I had thoughts that this might be caused by MTU, tried to set it to something like 1300 on both sides of VPN configuration (expect NAT'ed PC and case where I checked VPN directly from PC, it works with fine MTU of 1500) but it does not seems to be working either my MTU configuration was not complete or it's not related to MTU at all.

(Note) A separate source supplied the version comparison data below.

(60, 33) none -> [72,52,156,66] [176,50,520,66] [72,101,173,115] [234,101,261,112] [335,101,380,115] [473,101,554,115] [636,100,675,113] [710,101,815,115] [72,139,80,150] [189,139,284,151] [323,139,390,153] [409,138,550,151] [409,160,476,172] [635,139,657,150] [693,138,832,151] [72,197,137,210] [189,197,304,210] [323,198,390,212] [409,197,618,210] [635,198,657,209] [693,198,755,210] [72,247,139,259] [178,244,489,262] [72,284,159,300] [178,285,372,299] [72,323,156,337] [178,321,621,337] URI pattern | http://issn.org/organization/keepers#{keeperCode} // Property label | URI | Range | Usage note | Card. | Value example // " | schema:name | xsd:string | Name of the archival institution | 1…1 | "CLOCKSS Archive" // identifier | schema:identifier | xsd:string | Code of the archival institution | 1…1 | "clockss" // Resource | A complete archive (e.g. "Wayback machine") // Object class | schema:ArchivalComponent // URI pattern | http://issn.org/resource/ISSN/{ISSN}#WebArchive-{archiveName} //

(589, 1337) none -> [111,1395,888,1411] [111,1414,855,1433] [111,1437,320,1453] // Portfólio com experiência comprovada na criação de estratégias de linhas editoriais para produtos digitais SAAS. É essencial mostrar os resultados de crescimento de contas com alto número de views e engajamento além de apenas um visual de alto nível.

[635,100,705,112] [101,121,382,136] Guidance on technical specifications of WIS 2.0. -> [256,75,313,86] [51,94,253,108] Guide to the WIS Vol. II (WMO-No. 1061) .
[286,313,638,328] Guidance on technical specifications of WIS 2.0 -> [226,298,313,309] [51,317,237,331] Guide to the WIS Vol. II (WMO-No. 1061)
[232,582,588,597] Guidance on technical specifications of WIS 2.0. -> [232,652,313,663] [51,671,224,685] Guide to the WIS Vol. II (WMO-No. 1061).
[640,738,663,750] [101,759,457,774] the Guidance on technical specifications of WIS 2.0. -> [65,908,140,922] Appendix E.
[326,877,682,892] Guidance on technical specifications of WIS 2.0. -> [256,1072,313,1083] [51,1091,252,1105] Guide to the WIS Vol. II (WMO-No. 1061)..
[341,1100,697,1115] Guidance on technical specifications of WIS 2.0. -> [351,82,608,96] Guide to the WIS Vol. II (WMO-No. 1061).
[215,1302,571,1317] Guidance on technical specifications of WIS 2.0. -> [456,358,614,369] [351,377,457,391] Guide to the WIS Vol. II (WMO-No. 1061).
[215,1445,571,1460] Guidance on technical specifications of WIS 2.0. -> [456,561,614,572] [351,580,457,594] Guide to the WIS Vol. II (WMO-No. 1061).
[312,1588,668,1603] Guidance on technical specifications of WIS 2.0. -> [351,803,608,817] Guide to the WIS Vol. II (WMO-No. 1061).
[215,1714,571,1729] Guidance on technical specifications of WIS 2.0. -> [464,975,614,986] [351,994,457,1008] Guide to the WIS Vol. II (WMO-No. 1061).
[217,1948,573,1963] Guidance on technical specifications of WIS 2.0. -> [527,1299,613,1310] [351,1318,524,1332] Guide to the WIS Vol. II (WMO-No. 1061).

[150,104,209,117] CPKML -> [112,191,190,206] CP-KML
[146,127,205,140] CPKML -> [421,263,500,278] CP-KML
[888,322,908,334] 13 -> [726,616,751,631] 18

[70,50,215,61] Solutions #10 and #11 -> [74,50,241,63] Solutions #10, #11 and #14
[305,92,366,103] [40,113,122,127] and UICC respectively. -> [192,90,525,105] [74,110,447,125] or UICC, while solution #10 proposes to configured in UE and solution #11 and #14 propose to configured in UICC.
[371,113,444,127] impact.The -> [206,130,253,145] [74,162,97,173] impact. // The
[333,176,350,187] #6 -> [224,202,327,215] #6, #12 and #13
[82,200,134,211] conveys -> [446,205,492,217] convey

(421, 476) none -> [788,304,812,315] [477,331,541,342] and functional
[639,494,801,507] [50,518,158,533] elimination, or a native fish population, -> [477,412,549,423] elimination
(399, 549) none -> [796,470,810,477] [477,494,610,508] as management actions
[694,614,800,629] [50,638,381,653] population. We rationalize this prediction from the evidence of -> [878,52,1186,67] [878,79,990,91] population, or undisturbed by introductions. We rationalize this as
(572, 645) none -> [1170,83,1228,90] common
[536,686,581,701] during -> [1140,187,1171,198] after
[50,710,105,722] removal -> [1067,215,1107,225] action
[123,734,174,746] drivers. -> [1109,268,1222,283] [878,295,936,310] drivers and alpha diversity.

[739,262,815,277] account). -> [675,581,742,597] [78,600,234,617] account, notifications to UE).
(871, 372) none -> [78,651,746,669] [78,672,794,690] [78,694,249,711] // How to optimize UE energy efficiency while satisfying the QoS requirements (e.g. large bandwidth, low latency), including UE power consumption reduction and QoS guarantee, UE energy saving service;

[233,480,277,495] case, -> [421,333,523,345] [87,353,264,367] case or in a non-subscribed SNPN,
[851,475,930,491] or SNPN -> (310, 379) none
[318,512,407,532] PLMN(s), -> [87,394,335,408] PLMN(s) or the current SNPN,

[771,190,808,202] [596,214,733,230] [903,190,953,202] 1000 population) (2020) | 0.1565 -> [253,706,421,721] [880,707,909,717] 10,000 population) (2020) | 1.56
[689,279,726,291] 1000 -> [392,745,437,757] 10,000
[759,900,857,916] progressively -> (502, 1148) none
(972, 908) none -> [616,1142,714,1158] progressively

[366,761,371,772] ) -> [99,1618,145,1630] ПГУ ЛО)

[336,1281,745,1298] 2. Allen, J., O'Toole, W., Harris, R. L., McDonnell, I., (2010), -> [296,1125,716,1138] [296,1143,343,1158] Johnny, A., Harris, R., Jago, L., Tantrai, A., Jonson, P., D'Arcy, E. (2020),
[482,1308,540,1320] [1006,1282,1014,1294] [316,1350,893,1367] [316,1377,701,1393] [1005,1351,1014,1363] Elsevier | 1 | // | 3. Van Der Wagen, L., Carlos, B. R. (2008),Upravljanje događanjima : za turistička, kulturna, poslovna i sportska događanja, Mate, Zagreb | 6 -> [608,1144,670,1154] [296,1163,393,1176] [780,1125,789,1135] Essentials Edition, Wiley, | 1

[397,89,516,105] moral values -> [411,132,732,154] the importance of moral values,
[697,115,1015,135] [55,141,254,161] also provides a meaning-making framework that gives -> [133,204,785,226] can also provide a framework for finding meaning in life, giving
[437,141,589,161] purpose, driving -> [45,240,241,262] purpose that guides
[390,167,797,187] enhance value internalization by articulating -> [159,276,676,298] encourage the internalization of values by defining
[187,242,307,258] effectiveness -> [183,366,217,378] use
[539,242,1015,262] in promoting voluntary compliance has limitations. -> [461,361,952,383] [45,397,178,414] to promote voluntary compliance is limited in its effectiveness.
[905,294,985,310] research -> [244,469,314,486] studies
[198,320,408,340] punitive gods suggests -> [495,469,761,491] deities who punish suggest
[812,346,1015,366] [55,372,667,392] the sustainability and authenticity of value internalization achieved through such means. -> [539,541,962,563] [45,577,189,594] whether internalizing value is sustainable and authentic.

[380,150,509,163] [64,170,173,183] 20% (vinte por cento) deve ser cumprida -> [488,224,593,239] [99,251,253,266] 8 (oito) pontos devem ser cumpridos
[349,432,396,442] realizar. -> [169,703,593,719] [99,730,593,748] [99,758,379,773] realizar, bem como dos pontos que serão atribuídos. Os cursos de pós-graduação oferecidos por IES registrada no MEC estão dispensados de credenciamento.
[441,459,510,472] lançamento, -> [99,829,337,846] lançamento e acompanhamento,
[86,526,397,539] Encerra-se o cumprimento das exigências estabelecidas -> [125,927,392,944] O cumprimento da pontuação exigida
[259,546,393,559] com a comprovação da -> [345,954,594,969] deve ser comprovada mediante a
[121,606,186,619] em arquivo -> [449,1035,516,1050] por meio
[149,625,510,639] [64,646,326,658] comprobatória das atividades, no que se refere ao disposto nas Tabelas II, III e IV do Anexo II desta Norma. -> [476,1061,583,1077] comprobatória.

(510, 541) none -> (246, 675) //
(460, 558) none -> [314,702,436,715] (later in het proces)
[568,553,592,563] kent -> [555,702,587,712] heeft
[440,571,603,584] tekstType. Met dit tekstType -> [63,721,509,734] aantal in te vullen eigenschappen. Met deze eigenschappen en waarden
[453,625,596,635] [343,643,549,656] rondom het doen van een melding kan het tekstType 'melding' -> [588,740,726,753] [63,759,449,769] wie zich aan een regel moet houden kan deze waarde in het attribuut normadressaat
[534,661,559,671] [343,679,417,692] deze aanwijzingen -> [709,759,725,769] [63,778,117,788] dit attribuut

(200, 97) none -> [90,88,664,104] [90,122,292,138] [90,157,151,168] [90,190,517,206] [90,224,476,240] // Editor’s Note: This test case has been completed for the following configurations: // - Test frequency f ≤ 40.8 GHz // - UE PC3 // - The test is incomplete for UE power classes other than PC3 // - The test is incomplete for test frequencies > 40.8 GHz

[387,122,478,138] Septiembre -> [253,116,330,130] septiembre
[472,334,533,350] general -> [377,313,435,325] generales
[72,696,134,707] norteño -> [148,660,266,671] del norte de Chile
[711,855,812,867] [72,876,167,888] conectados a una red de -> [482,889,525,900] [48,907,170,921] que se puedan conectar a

P.S. Example of retransmission in Wireshark:
-
As an another example with
virtualbox.org
thought VPN.
States table:lagg0 tcp 192.168.137.5:55644 -> 137.254.60.32:80 CLOSED:SYN_SENT 5 / 0 300 B / 0 B ovpnc1 tcp 10.70.0.1:23025 (192.168.137.5:55644) -> 137.254.60.32:80 SYN_SENT:CLOSED 5 / 0 300 B / 0 B
lagg tcpdump:
$ tcpdump -i lagg0 -nnn host 137.254.60.32 tcpdump: verbose output suppressed, use -v or -vv for full protocol decode listening on lagg0, link-type EN10MB (Ethernet), capture size 262144 bytes 22:04:59.555001 IP 192.168.137.5.55644 > 137.254.60.32.80: Flags [S], seq 1721928473, win 64240, options [mss 1460,sackOK,TS val 1139199871 ecr 0,nop,wscale 7], length 0 22:05:00.617206 IP 192.168.137.5.55644 > 137.254.60.32.80: Flags [S], seq 1721928473, win 64240, options [mss 1460,sackOK,TS val 1139200933 ecr 0,nop,wscale 7], length 0 22:05:02.697231 IP 192.168.137.5.55644 > 137.254.60.32.80: Flags [S], seq 1721928473, win 64240, options [mss 1460,sackOK,TS val 1139203013 ecr 0,nop,wscale 7], length 0 22:05:06.777117 IP 192.168.137.5.55644 > 137.254.60.32.80: Flags [S], seq 1721928473, win 64240, options [mss 1460,sackOK,TS val 1139207093 ecr 0,nop,wscale 7], length 0 22:05:15.177159 IP 192.168.137.5.55644 > 137.254.60.32.80: Flags [S], seq 1721928473, win 64240, options [mss 1460,sackOK,TS val 1139215493 ecr 0,nop,wscale 7], length 0 ^C 5 packets captured 15116 packets received by filter 0 packets dropped by kernel
ovpnc1 - 0 packets captured.
curl:
➜ vpn curl -vL4 virtualbox.org * Trying 137.254.60.32:80... * TCP_NODELAY set * connect to 137.254.60.32 port 80 failed: Connection timed out * Failed to connect to virtualbox.org port 80: Connection timed out * Closing connection 0 curl: (28) Failed to connect to virtualbox.org port 80: Connection timed out
-
Might be also a part of the issue, sometimes
curl
request being sent (according to pfctl) from10.70.0.1
(which is local VPN server address, not the client) or it's picking up10.71.0.2
(it's VPN client address on interface) which is working.
Doing request to:80
with-L
(follow redirect) firstly uses10.71.0.2
(and completes fine) but second one request to:443
using10.70.0.1
and fails.$ pfctl -ss | grep 137.254.60.32 lagg0 tcp 137.254.60.32:80 <- 192.168.137.5:55590 FIN_WAIT_2:ESTABLISHED ovpnc1 tcp 10.71.0.2:56376 (192.168.137.5:55590) -> 137.254.60.32:80 ESTABLISHED:FIN_WAIT_2 lagg0 tcp 137.254.60.32:443 <- 192.168.137.5:55628 CLOSED:SYN_SENT ovpnc1 tcp 10.70.0.1:16251 (192.168.137.5:55628) -> 137.254.60.32:443 SYN_SENT:CLOSED
Direct
curl
to:443
may randomly pick10.71.0.2
and it works just fine:$ pfctl -ss | grep 137.254.60.32 lagg0 tcp 137.254.60.32:443 <- 192.168.137.5:55634 ESTABLISHED:ESTABLISHED ovpnc1 tcp 10.71.0.2:59828 (192.168.137.5:55634) -> 137.254.60.32:443 ESTABLISHED:ESTABLISHED
$ pfctl -ss | grep 137.254.60.32 lagg0 tcp 137.254.60.32:443 <- 192.168.137.5:55646 FIN_WAIT_2:FIN_WAIT_2 ovpnc1 tcp 10.71.0.2:6254 (192.168.137.5:55646) -> 137.254.60.32:443 FIN_WAIT_2:FIN_WAIT_2
Looks like it picking up wrong source address on PF side from time to time, any ideas?
-
Disabling VPN server and it's interface (I have both VPN client and server on PF) solves this issue, is it not supposed to work both of them one time or just something wrong with outbound NAT?